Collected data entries
________

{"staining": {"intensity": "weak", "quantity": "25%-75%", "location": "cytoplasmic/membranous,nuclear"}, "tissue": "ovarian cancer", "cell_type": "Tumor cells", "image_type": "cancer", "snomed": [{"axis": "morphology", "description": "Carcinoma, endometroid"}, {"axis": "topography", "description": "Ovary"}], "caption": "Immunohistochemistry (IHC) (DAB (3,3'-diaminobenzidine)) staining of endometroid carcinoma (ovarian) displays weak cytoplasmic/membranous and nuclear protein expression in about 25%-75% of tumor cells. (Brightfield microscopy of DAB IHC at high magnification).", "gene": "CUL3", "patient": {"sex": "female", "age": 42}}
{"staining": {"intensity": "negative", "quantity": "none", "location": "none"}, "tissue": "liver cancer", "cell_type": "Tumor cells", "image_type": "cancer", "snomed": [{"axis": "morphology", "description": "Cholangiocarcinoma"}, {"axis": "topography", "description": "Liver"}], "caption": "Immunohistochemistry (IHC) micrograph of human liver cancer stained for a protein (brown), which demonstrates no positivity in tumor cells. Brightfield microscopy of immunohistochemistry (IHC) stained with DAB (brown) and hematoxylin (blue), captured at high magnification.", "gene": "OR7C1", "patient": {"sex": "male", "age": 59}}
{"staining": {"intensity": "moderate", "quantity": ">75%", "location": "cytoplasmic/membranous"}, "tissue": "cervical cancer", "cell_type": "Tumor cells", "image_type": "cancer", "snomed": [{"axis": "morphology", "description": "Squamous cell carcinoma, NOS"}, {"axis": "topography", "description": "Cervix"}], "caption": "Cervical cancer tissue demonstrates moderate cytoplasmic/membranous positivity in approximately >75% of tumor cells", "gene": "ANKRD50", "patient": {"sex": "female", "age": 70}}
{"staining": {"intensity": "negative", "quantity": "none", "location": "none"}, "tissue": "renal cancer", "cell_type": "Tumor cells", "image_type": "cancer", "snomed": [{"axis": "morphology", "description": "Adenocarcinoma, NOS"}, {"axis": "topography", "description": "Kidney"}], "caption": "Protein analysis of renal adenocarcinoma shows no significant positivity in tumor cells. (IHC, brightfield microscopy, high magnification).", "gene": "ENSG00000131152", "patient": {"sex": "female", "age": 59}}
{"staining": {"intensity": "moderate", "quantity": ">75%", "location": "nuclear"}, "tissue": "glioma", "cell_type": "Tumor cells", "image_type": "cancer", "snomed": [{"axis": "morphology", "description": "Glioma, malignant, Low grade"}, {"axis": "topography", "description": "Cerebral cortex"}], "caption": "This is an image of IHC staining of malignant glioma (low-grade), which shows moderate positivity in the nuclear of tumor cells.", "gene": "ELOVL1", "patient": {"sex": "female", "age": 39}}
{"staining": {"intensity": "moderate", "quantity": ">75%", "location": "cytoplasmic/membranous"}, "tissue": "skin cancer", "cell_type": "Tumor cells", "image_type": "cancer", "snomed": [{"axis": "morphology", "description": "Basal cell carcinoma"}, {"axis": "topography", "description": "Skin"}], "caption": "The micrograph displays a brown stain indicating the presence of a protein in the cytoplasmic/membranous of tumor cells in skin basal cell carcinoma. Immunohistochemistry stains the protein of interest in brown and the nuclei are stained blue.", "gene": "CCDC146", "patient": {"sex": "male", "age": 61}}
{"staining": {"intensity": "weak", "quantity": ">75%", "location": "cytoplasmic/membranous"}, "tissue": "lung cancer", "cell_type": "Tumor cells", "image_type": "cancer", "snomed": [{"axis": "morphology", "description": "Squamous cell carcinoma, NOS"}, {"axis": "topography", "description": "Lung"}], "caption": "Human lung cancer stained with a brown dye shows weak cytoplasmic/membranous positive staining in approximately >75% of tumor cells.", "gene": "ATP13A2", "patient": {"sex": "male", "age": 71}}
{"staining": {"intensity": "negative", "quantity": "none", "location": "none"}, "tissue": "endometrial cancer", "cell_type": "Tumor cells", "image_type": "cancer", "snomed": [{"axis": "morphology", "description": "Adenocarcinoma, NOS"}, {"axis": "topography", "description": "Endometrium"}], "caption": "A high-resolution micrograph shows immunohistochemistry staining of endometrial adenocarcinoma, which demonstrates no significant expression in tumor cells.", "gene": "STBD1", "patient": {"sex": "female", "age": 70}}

________

= Problem description =
Nothing but the lines from the start of the data through the line holding "cancer tissue demonstrates" should be restated, and each one exactly.

= Your response =
{"staining": {"intensity": "weak", "quantity": "25%-75%", "location": "cytoplasmic/membranous,nuclear"}, "tissue": "ovarian cancer", "cell_type": "Tumor cells", "image_type": "cancer", "snomed": [{"axis": "morphology", "description": "Carcinoma, endometroid"}, {"axis": "topography", "description": "Ovary"}], "caption": "Immunohistochemistry (IHC) (DAB (3,3'-diaminobenzidine)) staining of endometroid carcinoma (ovarian) displays weak cytoplasmic/membranous and nuclear protein expression in about 25%-75% of tumor cells. (Brightfield microscopy of DAB IHC at high magnification).", "gene": "CUL3", "patient": {"sex": "female", "age": 42}}
{"staining": {"intensity": "negative", "quantity": "none", "location": "none"}, "tissue": "liver cancer", "cell_type": "Tumor cells", "image_type": "cancer", "snomed": [{"axis": "morphology", "description": "Cholangiocarcinoma"}, {"axis": "topography", "description": "Liver"}], "caption": "Immunohistochemistry (IHC) micrograph of human liver cancer stained for a protein (brown), which demonstrates no positivity in tumor cells. Brightfield microscopy of immunohistochemistry (IHC) stained with DAB (brown) and hematoxylin (blue), captured at high magnification.", "gene": "OR7C1", "patient": {"sex": "male", "age": 59}}
{"staining": {"intensity": "moderate", "quantity": ">75%", "location": "cytoplasmic/membranous"}, "tissue": "cervical cancer", "cell_type": "Tumor cells", "image_type": "cancer", "snomed": [{"axis": "morphology", "description": "Squamous cell carcinoma, NOS"}, {"axis": "topography", "description": "Cervix"}], "caption": "Cervical cancer tissue demonstrates moderate cytoplasmic/membranous positivity in approximately >75% of tumor cells", "gene": "ANKRD50", "patient": {"sex": "female", "age": 70}}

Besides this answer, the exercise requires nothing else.